_ABOUT THIS EXERCISE_
Nothing in the entries may change when they are transcribed.

_ENTRIES PROVIDED_

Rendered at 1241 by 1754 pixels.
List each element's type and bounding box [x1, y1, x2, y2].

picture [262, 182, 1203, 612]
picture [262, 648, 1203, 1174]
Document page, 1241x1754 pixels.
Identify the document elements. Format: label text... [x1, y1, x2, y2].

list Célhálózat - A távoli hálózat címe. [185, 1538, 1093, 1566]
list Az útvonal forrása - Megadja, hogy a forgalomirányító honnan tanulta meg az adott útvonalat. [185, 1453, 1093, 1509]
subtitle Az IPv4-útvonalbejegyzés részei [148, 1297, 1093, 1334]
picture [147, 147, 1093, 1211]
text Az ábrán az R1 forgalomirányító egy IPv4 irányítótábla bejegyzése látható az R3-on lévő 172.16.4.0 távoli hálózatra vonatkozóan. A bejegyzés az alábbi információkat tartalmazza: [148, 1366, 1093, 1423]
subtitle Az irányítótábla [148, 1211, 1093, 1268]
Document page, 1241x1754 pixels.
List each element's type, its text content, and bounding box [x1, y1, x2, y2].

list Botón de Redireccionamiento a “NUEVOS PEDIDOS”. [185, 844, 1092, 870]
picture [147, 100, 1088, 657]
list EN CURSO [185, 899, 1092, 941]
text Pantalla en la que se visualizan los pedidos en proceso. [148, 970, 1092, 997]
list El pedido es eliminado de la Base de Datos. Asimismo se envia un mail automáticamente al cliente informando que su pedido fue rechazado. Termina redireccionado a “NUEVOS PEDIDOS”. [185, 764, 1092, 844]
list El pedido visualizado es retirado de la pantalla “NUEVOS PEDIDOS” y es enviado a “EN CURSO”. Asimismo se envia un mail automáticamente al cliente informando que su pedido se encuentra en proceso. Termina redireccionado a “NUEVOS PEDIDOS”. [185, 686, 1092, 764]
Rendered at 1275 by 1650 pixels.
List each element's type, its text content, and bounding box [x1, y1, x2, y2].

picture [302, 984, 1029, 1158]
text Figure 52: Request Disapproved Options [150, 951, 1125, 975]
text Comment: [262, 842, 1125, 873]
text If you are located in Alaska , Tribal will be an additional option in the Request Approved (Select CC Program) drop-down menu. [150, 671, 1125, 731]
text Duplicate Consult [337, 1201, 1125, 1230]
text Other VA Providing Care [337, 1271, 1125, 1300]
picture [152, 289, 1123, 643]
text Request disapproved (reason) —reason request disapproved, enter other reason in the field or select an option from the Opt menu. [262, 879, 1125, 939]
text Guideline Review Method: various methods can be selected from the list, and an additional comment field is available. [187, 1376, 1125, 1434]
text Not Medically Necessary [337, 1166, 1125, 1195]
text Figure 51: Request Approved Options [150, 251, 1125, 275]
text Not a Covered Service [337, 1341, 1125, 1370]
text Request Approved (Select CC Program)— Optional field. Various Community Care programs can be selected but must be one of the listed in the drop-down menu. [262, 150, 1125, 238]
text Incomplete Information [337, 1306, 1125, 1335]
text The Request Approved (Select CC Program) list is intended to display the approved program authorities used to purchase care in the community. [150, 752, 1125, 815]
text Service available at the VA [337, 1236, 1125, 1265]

_RESULT FOR THIS TASK_
Rendered at 1241 by 1754 pixels.
List each element's type and bounding box [x1, y1, x2, y2].

picture [262, 182, 1203, 612]
picture [262, 648, 1203, 1174]
Document page, 1241x1754 pixels.
Identify the document elements. Format: label text... [x1, y1, x2, y2].

list Célhálózat - A távoli hálózat címe. [185, 1538, 1093, 1566]
list Az útvonal forrása - Megadja, hogy a forgalomirányító honnan tanulta meg az adott útvonalat. [185, 1453, 1093, 1509]
subtitle Az IPv4-útvonalbejegyzés részei [148, 1297, 1093, 1334]
picture [147, 147, 1093, 1211]
text Az ábrán az R1 forgalomirányító egy IPv4 irányítótábla bejegyzése látható az R3-on lévő 172.16.4.0 távoli hálózatra vonatkozóan. A bejegyzés az alábbi információkat tartalmazza: [148, 1366, 1093, 1423]
subtitle Az irányítótábla [148, 1211, 1093, 1268]
Document page, 1241x1754 pixels.
List each element's type, its text content, and bounding box [x1, y1, x2, y2].

list Botón de Redireccionamiento a “NUEVOS PEDIDOS”. [185, 844, 1092, 870]
picture [147, 100, 1088, 657]
list EN CURSO [185, 899, 1092, 941]
text Pantalla en la que se visualizan los pedidos en proceso. [148, 970, 1092, 997]
list El pedido es eliminado de la Base de Datos. Asimismo se envia un mail automáticamente al cliente informando que su pedido fue rechazado. Termina redireccionado a “NUEVOS PEDIDOS”. [185, 764, 1092, 844]
list El pedido visualizado es retirado de la pantalla “NUEVOS PEDIDOS” y es enviado a “EN CURSO”. Asimismo se envia un mail automáticamente al cliente informando que su pedido se encuentra en proceso. Termina redireccionado a “NUEVOS PEDIDOS”. [185, 686, 1092, 764]
Rendered at 1275 by 1650 pixels.
List each element's type, its text content, and bounding box [x1, y1, x2, y2].

picture [302, 984, 1029, 1158]
text Figure 52: Request Disapproved Options [150, 951, 1125, 975]
text Comment: [262, 842, 1125, 873]
text If you are located in Alaska , Tribal will be an additional option in the Request Approved (Select CC Program) drop-down menu. [150, 671, 1125, 731]
text Duplicate Consult [337, 1201, 1125, 1230]
text Other VA Providing Care [337, 1271, 1125, 1300]
picture [152, 289, 1123, 643]
text Request disapproved (reason) —reason request disapproved, enter other reason in the field or select an option from the Opt menu. [262, 879, 1125, 939]
text Guideline Review Method: various methods can be selected from the list, and an additional comment field is available. [187, 1376, 1125, 1434]
text Not Medically Necessary [337, 1166, 1125, 1195]
text Figure 51: Request Approved Options [150, 251, 1125, 275]
text Not a Covered Service [337, 1341, 1125, 1370]
text Request Approved (Select CC Program)— Optional field. Various Community Care programs can be selected but must be one of the listed in the drop-down menu. [262, 150, 1125, 238]
text Incomplete Information [337, 1306, 1125, 1335]
text The Request Approved (Select CC Program) list is intended to display the approved program authorities used to purchase care in the community. [150, 752, 1125, 815]
text Service available at the VA [337, 1236, 1125, 1265]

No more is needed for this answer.